= Problem =
Your response should consist of the full data, set down exactly.

= Information shown =

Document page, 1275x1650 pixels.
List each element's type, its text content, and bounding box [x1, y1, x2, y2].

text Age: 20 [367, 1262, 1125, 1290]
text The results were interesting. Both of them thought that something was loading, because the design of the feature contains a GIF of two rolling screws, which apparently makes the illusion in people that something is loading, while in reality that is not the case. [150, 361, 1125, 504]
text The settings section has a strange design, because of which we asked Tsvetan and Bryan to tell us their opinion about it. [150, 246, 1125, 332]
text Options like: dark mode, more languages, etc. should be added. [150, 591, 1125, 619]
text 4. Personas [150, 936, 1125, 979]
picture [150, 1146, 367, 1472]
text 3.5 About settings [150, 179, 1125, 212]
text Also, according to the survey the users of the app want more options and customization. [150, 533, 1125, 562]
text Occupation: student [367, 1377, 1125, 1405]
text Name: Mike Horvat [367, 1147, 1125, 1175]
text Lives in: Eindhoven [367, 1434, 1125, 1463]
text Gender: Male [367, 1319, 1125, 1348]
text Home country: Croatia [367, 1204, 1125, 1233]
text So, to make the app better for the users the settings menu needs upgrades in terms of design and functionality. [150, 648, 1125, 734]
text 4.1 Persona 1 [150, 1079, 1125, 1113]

= Response below =
Document page, 1275x1650 pixels.
List each element's type, its text content, and bounding box [x1, y1, x2, y2].

text Age: 20 [367, 1262, 1125, 1290]
text The results were interesting. Both of them thought that something was loading, because the design of the feature contains a GIF of two rolling screws, which apparently makes the illusion in people that something is loading, while in reality that is not the case. [150, 361, 1125, 504]
text The settings section has a strange design, because of which we asked Tsvetan and Bryan to tell us their opinion about it. [150, 246, 1125, 332]
text Options like: dark mode, more languages, etc. should be added. [150, 591, 1125, 619]
text 4. Personas [150, 936, 1125, 979]
picture [150, 1146, 367, 1472]
text 3.5 About settings [150, 179, 1125, 212]
text Also, according to the survey the users of the app want more options and customization. [150, 533, 1125, 562]
text Occupation: student [367, 1377, 1125, 1405]
text Name: Mike Horvat [367, 1147, 1125, 1175]
text Lives in: Eindhoven [367, 1434, 1125, 1463]
text Gender: Male [367, 1319, 1125, 1348]
text Home country: Croatia [367, 1204, 1125, 1233]
text So, to make the app better for the users the settings menu needs upgrades in terms of design and functionality. [150, 648, 1125, 734]
text 4.1 Persona 1 [150, 1079, 1125, 1113]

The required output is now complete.